Sampling. Split the text into fixed-size chunks, pick a few, embed each, and average them into a single vector. But take the Wikipedia article on World War II: military operations, economic context, political alliances, the Holocaust, cultural impact, technological developments, aftermath. Each section is a dense semantic core on its own. The average comes out to something like "a major historical event" — uselessly generic.

All three suffer from the same wound: the semantic signal gets blurred, and neither the whole nor the important specifics come through. You can refine any of them further, but every refinement costs another step and more resources.

I wanted a solution where the information stays intact — if not entirely, then in as much depth as possible. Drupal doesn't ship with anything like this, so I built it from scratch. Every document gets split into fixed-size chunks, each chunk gets its own vector, and all chunks are linked to a shared "parent" record that holds the document's metadata (title, author, and so on).

When a user types a query into the search bar, two things happen in parallel:

The keyword search runs the usual way over document content and metadata — fast, and unbeatable on exact matches.

The semantic search embeds the user's query into the same vector space as the content, then finds the chunks whose meaning sits closest.
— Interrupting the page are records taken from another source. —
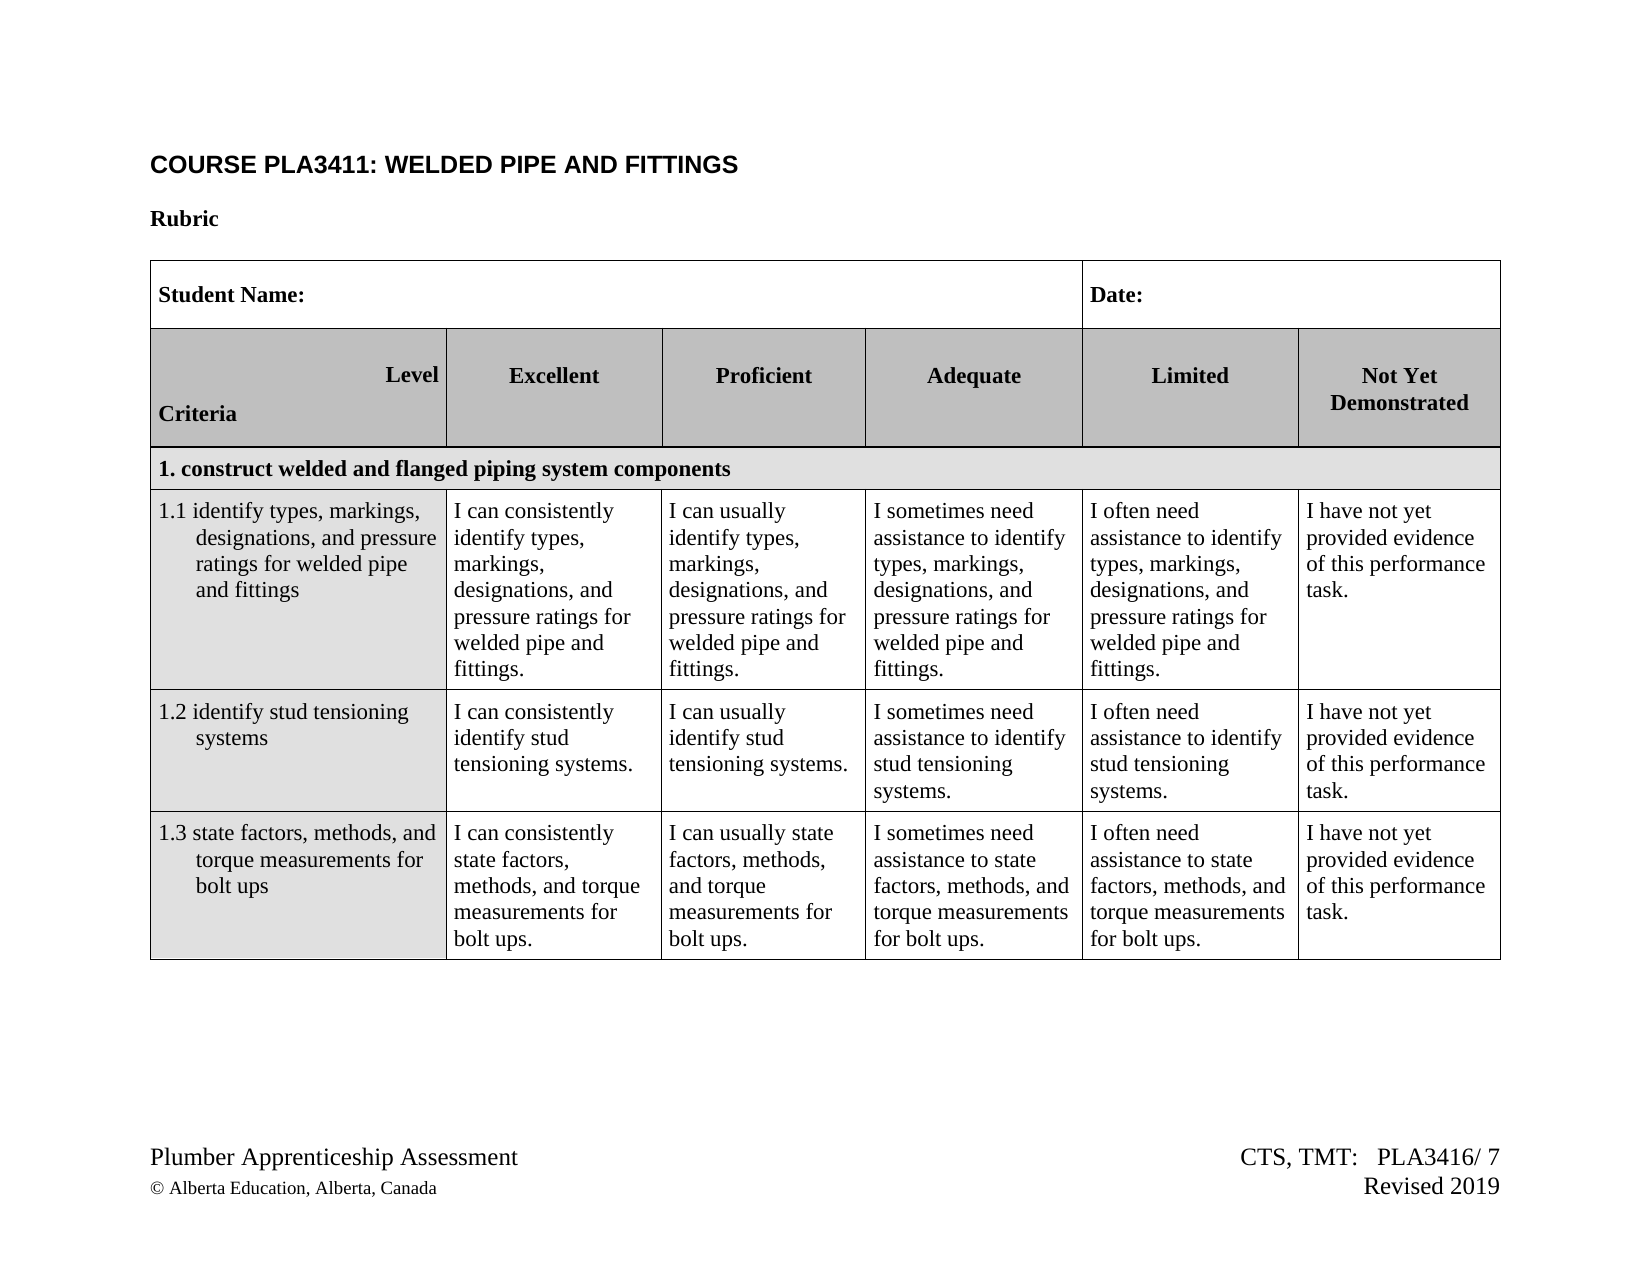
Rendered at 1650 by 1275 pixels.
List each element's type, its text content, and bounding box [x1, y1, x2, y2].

table_header Date: [1083, 261, 1500, 328]
table_cell I often need assistance to identify stud tensioning systems. [1083, 690, 1298, 811]
table_cell I often need assistance to state factors, methods, and torque measurements for bolt ups. [1083, 812, 1298, 958]
table_cell Level Criteria [151, 329, 446, 446]
table_cell I sometimes need assistance to identify stud tensioning systems. [866, 690, 1082, 811]
table_cell I can consistently state factors, methods, and torque measurements for bolt ups. [447, 812, 661, 958]
table_cell I sometimes need assistance to identify types, markings, designations, and pressure ratings for welded pipe and fittings. [866, 490, 1082, 689]
table_cell 1.2 identify stud tensioning systems [151, 690, 446, 811]
table_cell I can usually identify types, markings, designations, and pressure ratings for welded pipe and fittings. [662, 490, 865, 689]
table_cell 1. construct welded and flanged piping system components [151, 448, 1500, 489]
table_cell I have not yet provided evidence of this performance task. [1299, 812, 1500, 958]
table_cell I can usually state factors, methods, and torque measurements for bolt ups. [662, 812, 865, 958]
table_cell Adequate [866, 329, 1082, 446]
table_cell Limited [1083, 329, 1298, 446]
table_header Student Name: [151, 261, 1082, 328]
table_cell I often need assistance to identify types, markings, designations, and pressure ratings for welded pipe and fittings. [1083, 490, 1298, 689]
text COURSE PLA3411: WELDED PIPE AND FITTINGS [150, 150, 1500, 179]
table_cell I can consistently identify types, markings, designations, and pressure ratings for welded pipe and fittings. [447, 490, 661, 689]
table_cell I can usually identify stud tensioning systems. [662, 690, 865, 811]
text Rubric [150, 205, 1500, 231]
table_cell Proficient [663, 329, 865, 446]
table_cell Not Yet Demonstrated [1299, 329, 1500, 446]
table_cell I have not yet provided evidence of this performance task. [1299, 690, 1500, 811]
table_cell I can consistently identify stud tensioning systems. [447, 690, 661, 811]
table_cell I have not yet provided evidence of this performance task. [1299, 490, 1500, 689]
table_cell Excellent [447, 329, 662, 446]
table_cell I sometimes need assistance to state factors, methods, and torque measurements for bolt ups. [866, 812, 1082, 958]
table_cell 1.3 state factors, methods, and torque measurements for bolt ups [151, 812, 446, 958]
table_cell 1.1 identify types, markings, designations, and pressure ratings for welded pipe and fittings [151, 490, 446, 689]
The parent document of each matching chunk enters the result list with a score reflecting the strength of the semantic match.

The two result lists are then merged — and this is where the solution becomes genuinely project-specific. How you weight keyword versus vector hits isn't a matter of a universal formula: the nature of the content, the way users actually search, and the goal of the project all shape what the right ratio is. For legal texts, exact matches matter far more than they would on a lifestyle blog.
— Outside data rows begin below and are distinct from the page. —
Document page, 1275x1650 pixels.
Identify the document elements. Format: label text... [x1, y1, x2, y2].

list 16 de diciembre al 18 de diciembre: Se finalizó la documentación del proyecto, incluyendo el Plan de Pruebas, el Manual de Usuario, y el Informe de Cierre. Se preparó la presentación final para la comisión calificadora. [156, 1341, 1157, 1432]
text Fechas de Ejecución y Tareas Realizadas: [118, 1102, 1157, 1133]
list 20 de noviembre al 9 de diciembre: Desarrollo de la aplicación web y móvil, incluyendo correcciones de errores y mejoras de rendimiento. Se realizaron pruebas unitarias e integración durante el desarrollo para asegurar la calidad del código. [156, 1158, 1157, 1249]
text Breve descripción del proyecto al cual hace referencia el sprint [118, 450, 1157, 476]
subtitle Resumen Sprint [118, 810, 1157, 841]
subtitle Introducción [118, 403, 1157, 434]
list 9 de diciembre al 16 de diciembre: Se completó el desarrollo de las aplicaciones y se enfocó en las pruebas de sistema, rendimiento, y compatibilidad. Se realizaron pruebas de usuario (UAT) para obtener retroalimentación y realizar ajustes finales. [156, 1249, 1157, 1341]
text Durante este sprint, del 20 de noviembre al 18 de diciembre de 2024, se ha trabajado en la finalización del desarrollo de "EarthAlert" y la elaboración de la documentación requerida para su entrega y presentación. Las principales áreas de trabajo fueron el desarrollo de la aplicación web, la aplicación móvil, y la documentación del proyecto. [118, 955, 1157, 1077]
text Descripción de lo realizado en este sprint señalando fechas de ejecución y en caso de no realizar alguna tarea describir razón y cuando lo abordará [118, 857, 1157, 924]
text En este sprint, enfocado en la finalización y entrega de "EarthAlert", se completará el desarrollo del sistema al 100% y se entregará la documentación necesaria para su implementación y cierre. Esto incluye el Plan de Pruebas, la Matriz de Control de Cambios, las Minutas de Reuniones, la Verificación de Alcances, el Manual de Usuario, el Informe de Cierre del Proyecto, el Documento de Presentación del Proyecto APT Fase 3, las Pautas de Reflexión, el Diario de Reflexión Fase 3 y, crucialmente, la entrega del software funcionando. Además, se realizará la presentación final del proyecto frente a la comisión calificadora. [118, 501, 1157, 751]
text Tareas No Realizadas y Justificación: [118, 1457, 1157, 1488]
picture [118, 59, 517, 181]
What hybrid search gives you

Keyword search is unbeatable on exact wording, identifiers and names. Vector search is unbeatable on paraphrases and conceptual overlap. Combining the two gives you the strengths of both.

With the right embedding model, vector search also crosses language boundaries. For RSH, that means an English query can surface relevant Arabic, Urdu or Bangla material without a separate translation step. Which languages are supported depends on the embedding model you pick.

If the embedding service goes down, there's no failure mode where the search returns nothing or breaks. Keyword search is always available, and embedding catches up when the service comes back.

The result was convincing: the search is fast, the hits are genuinely relevant, and the multilingual side works as expected. Most importantly, the people who don't quite know what they're searching for — the people who need help the most — won't be left without it.